----- EXTRACTED MATERIAL

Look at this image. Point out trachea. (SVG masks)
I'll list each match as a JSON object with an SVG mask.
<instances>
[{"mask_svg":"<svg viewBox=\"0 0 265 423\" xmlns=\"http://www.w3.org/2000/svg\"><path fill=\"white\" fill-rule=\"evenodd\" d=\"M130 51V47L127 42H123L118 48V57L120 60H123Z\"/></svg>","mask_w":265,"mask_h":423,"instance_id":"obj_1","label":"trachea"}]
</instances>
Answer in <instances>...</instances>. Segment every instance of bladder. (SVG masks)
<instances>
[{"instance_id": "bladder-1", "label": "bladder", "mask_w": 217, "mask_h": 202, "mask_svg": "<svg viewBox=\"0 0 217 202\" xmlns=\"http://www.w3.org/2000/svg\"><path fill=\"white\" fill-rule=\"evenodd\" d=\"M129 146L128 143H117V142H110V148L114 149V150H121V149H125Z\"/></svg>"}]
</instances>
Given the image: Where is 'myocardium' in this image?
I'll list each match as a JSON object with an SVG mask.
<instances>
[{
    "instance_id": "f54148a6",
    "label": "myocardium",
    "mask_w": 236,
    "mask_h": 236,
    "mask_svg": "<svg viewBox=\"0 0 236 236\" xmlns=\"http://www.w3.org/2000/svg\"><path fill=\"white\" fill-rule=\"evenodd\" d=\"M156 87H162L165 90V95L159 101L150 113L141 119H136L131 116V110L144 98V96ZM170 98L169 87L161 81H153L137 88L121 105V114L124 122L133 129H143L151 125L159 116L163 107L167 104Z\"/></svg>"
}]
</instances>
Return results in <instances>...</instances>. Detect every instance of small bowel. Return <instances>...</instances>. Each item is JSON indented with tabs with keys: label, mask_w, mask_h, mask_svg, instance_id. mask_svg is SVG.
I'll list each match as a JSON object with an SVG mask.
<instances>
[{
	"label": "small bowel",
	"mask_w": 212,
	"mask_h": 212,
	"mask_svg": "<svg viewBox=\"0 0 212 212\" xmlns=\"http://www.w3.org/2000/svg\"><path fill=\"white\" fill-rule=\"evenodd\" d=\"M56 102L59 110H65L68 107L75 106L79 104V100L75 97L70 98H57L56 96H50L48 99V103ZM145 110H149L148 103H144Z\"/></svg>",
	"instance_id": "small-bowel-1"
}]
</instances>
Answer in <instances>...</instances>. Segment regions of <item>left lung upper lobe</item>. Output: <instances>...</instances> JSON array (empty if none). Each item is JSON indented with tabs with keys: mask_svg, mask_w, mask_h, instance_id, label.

----------

SHORT EXERCISE:
Pick out every line in the items above that contains the string "bowel", and copy each of those lines in full.

CORRECT OUTPUT:
Return results in <instances>...</instances>. Detect every instance of small bowel. Return <instances>...</instances>. Each item is JSON indented with tabs with keys: label, mask_w, mask_h, mask_svg, instance_id. mask_svg is SVG.
	"label": "small bowel",
	"instance_id": "small-bowel-1"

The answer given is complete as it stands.